◆ EXPLORE THE MATERIAL:
a. Shorten the paragraph in the PPC tips that begins "Sure, it’d be great to have someone constantly monitor your campaign," and keep its main facts.
b. According to the PPC tips, how many times a year should the pro who set up the campaign come in for a tune-up?
c. Decide whether each statement agrees with the PPC tips: (i) The tune-up approach works best for large, high-risk campaigns. (ii) A style guide outlines a brand's voice and tone. (iii) Remarketing lets you capture leads who have already engaged with your content. Answer yes or no for each, and quote the deciding words.

◆ SOURCE TEXT:
'''

By now this formula should sound familiar: Invest a little bit up front in setting a strong foundation and you’ll save buckets of money lost in missed opportunities and poor planning.
Pros will know exactly how to conduct keyword research, arrange campaigns, and set bids for optimal performance. They’ll also help avoid embarrassing gaffes such as targeting broad-match phrases that are totally irrelevant for your business.
Bonus: Cut down on the necessary amount of a pro’s time by sharing the keyword research completed for SEO as a launching point.
Schedule quarterly check-ins.
Sure, it’d be great to have someone constantly monitor your campaign, but in the real world, time is short and ongoing monitoring can get really expensive. The next best thing is to have the same pro who set up your campaign come in three to four times a year and perform a tune-up based on the data and, most importantly, fill you in so you can keep an eye on it all yourself.
Keep in mind: The tune-up methodology only really works with small, low-risk campaigns where the opportunity for wasted spend is minimal and seasonality is not a huge factor. If there is a risk things could run seriously off the rails, it’s best to make the check-ins more frequent.
Add your own negative keywords.
There’s nothing worse than paying for clicks on phrases that won’t ever convert. Negative keywords are irrelevant keywords that you don’t want to trigger your ad. Creating a list of them is an easy way to prevent wasteful spending.
For example, even if you sell calendars, “Mayan calendar” isn’t a phrase you likely want to target, so you can add it to a negative keyword list.
Make heavy use of retargeting.
Much of the expense of PPC is in attracting customers. Don’t lost them once they’re already in. Remarketing allows you to capture leads who have already engaged with your content, allowing you to capitalize on warm leads instead of expending budget trying to get brand new ones while the old ones wander off into the void.
This beginner’s guide will give you the basics you need to start setting this up on your own.
Create process documentation.
If you plan to do outsourcing of any kind, you will save yourself hours of time, migraine headaches, and an Olympic swimming pool full of cash by investing in a few guiding documents:
- A persona pull sheet that outlines who your audience is, what they care about, and how they consume information. (Here’s a fast way to create these.)
- A style guide that outlines your brand’s voice and tone (you can put this together yourself!).
- An editorial calendar that covers what’s being written, the target persona, who is handling the creation, and where it will be published.

'''

◆ Collected data:
'''

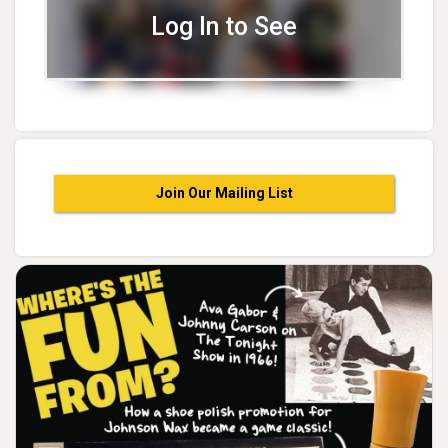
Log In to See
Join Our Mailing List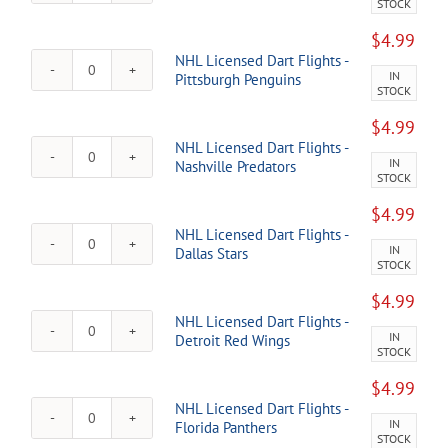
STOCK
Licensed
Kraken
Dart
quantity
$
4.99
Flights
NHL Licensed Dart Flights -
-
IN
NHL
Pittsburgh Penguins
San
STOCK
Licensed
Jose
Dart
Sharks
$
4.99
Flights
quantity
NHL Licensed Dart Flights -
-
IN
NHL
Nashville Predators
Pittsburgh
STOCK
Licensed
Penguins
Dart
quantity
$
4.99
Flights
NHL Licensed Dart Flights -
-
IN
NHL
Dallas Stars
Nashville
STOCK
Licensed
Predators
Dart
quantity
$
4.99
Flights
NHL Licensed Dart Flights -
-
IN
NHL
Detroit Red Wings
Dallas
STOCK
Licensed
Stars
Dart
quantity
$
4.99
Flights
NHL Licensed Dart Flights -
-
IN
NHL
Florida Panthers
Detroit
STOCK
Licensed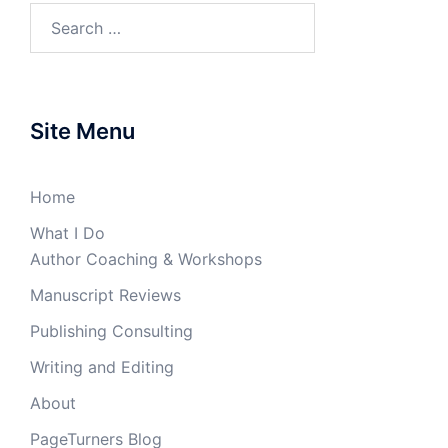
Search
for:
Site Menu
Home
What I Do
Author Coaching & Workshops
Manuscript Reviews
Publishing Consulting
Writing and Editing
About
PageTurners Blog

'''
'''

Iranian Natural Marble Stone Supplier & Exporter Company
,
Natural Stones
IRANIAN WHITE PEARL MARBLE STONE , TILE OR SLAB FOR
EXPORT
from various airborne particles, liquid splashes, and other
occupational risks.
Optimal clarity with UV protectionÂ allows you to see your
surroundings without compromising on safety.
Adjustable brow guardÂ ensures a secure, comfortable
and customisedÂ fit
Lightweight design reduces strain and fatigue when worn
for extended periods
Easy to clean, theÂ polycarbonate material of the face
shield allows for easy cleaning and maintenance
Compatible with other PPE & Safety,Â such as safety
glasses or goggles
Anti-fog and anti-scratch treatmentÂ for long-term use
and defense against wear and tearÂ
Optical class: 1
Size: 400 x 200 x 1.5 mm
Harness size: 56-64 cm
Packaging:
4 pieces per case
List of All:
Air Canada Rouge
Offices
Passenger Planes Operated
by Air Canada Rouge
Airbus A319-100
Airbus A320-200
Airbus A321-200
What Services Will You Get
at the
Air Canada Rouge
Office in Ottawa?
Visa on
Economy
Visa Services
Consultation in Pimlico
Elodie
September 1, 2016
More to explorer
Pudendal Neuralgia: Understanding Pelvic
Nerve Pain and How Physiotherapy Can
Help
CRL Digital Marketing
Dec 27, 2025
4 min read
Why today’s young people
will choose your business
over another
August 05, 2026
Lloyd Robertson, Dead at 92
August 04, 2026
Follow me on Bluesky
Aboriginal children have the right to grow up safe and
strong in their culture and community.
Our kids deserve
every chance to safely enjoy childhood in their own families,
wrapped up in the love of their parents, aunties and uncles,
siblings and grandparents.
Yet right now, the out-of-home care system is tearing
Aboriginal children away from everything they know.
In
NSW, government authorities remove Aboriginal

'''
'''

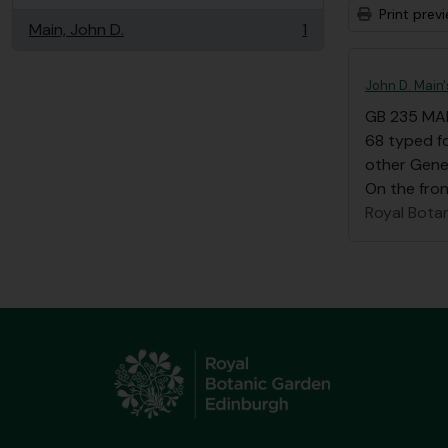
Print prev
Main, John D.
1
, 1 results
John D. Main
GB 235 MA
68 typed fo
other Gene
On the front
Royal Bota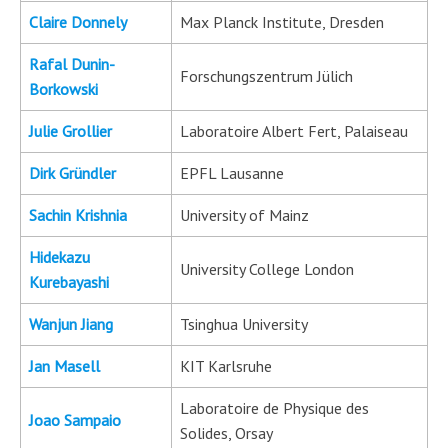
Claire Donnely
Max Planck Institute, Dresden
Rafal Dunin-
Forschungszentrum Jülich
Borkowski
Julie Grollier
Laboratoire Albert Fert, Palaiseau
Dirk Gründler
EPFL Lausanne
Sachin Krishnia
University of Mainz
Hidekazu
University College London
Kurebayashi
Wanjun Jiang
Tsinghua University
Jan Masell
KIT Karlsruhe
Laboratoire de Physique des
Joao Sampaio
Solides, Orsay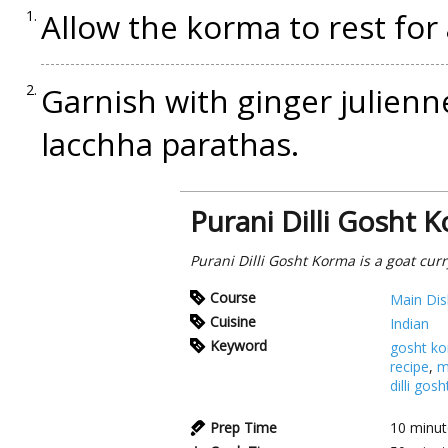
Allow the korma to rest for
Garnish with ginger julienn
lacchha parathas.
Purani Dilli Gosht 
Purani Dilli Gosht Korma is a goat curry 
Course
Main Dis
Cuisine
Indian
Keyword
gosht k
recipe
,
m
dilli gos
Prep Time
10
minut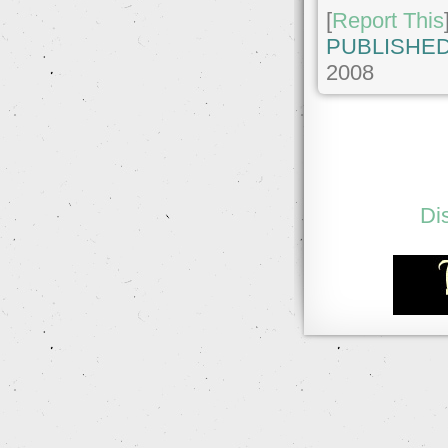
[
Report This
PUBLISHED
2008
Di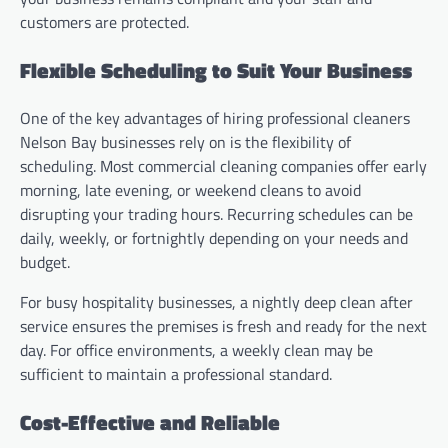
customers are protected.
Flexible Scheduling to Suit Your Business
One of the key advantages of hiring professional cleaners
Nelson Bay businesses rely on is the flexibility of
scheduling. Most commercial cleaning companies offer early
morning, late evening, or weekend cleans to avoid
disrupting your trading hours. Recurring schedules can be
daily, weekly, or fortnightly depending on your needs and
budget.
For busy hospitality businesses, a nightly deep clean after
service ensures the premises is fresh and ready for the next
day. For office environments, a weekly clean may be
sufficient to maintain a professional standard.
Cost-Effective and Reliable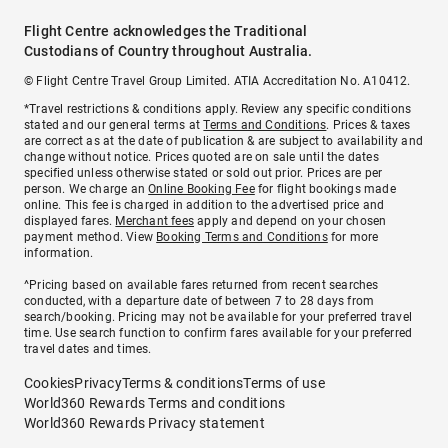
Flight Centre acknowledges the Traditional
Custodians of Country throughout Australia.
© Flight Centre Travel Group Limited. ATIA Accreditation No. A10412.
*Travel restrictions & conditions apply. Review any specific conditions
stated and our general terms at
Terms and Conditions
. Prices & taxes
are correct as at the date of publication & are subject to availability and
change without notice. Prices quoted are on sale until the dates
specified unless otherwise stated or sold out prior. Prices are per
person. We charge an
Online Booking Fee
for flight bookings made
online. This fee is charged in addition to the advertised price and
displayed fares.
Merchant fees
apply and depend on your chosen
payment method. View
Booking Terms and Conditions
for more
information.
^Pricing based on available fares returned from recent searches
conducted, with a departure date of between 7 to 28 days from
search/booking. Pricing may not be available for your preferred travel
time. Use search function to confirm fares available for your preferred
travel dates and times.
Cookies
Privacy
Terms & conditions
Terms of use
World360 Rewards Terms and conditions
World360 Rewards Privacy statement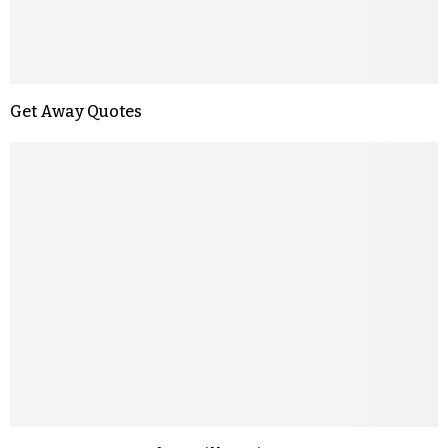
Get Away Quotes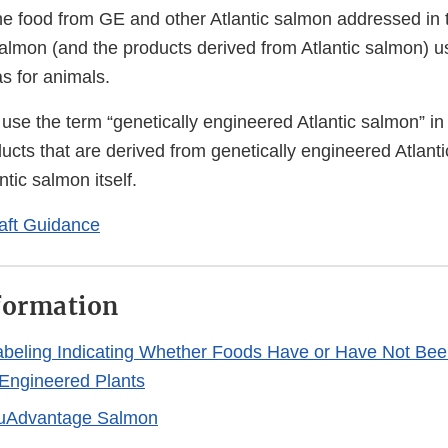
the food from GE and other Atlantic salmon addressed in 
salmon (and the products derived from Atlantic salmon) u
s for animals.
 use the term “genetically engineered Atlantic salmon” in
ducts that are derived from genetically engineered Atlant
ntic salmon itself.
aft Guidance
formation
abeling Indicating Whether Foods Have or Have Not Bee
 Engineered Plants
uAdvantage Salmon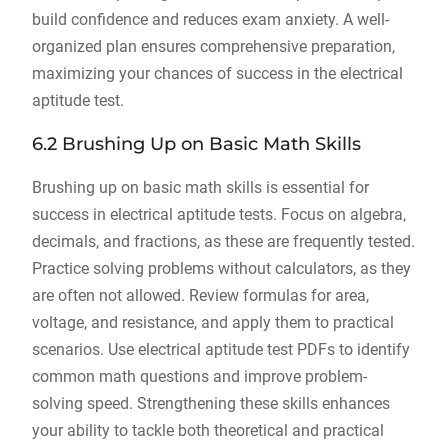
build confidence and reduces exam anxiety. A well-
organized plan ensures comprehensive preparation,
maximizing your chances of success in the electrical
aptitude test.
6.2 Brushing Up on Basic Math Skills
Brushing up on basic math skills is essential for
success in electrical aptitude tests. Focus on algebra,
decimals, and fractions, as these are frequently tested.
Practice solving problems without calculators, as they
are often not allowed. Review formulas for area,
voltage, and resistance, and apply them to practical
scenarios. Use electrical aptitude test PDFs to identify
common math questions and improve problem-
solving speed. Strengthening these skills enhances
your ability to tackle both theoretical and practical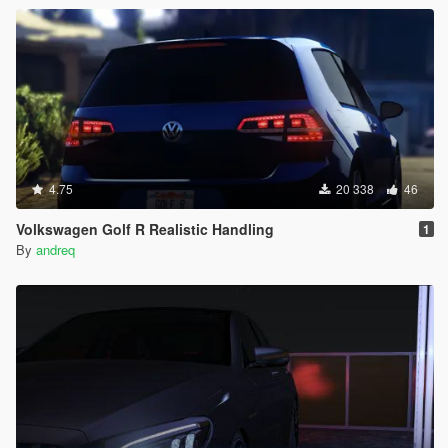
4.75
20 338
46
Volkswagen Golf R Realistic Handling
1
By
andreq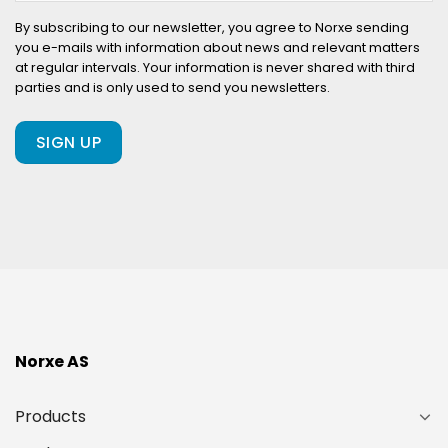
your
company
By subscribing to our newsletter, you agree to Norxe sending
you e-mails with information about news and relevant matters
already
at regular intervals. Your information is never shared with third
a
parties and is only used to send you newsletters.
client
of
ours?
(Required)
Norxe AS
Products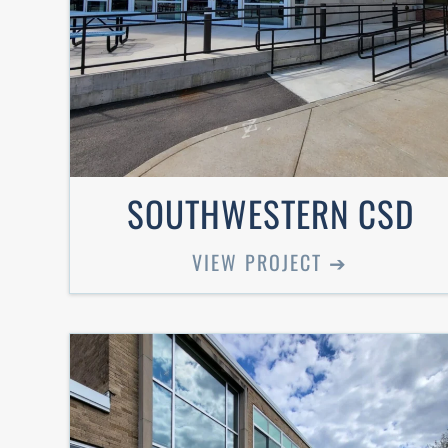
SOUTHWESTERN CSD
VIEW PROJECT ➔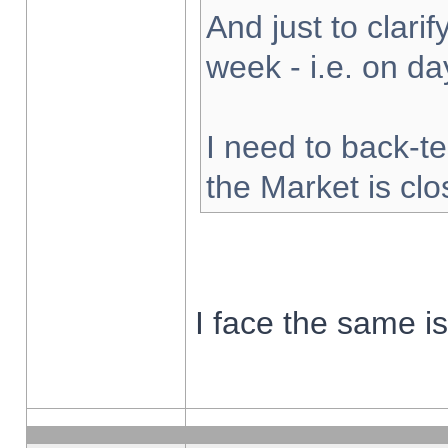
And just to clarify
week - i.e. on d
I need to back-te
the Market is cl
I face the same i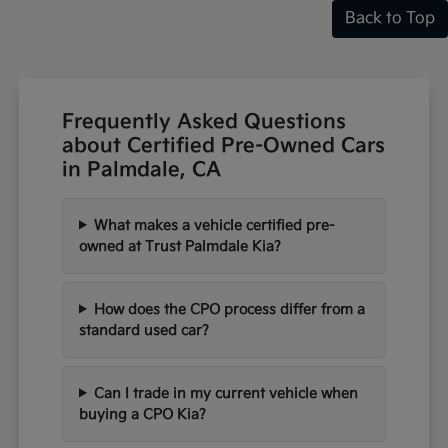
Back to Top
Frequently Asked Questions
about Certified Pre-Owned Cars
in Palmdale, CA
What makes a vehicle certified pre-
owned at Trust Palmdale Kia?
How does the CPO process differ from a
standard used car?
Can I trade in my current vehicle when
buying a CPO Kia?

'''

◆ RESPONSES FOR EACH TASK:
a. Constant monitoring would be ideal, but time is short and ongoing monitoring gets expensive. The next best option is to have the pro who set up the campaign return three to four times a year. That pro tunes it up based on the data and, most importantly, fills you in so you can watch it yourself.

b. Three to four times a year.

c.
(i) No: "The tune-up methodology only really works with small, low-risk campaigns where the opportunity for wasted spend is minimal"
(ii) Yes: "A style guide that outlines your brand’s voice and tone"
(iii) Yes: "Remarketing allows you to capture leads who have already engaged with your content"